According to a statistical report published by Solidarity International for Human Rights, the occupation authorities had detained about 850,000 Palestinians since 1967.

The occupation authorities are still holding about 1,650 Palestinian prisoners in spite of the agreements concluded between the Palestinians and the Israelis under which all prisoners and detainees were to be released.

On 19 June 2000, the Israeli Government decided to release only three of the detainees who had been convicted of carrying out attacks in which dozens of Israelis had been injured. The Israeli Government said that this was a token of its "good intentions" towards the Palestinians.

Bilal Ammar, one of those who was released, told the France Presse agency that "he was happy but, at the same time, distressed because all his other fellow detainees were still in prison".

Hisham Abdul Raziq, the Palestinian Minister responsible for the file of the detainees, said that the release of only three detainees was unacceptable. He went onto say: "What we want from Israel is the implementation of the agreements and the release of a larger number of detainees".

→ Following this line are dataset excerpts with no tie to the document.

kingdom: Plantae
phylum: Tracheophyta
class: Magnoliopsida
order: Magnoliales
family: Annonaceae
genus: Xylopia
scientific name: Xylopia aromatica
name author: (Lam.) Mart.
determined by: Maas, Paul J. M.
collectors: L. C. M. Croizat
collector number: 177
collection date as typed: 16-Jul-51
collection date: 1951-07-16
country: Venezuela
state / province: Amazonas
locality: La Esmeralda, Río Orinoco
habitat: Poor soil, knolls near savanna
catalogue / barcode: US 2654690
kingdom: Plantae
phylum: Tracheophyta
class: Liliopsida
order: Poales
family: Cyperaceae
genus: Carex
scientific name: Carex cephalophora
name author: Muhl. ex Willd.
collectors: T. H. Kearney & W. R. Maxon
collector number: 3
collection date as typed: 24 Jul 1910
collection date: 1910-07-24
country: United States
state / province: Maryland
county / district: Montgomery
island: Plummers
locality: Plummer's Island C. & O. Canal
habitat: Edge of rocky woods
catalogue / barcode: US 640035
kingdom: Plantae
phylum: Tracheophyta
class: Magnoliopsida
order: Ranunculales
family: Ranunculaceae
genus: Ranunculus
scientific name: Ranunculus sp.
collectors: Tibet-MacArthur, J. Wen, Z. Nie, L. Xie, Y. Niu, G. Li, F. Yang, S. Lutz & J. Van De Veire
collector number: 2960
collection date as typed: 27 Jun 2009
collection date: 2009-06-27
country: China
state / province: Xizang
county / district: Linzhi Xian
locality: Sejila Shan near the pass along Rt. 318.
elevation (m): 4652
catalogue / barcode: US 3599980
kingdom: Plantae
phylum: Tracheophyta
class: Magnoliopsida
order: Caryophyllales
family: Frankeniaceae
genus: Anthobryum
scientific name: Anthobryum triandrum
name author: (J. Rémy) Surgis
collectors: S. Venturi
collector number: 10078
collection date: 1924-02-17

Seizure of water resources

Israel is seizing the Palestinian water resources contained in the aquifers of the West Bank and Gaza Strip, which are being depleted due to over-pumping to the Israeli settlements. The groundwater salinity has also increased to a dangerous level. Although the international health specifications for drinking water stipulate that its chloride content should be about 250 mg per litre, in the Gaza Strip it amounts to 1,000 mg and the nitrate content per litre, which should be about 50 mg, amounts to 200 mg.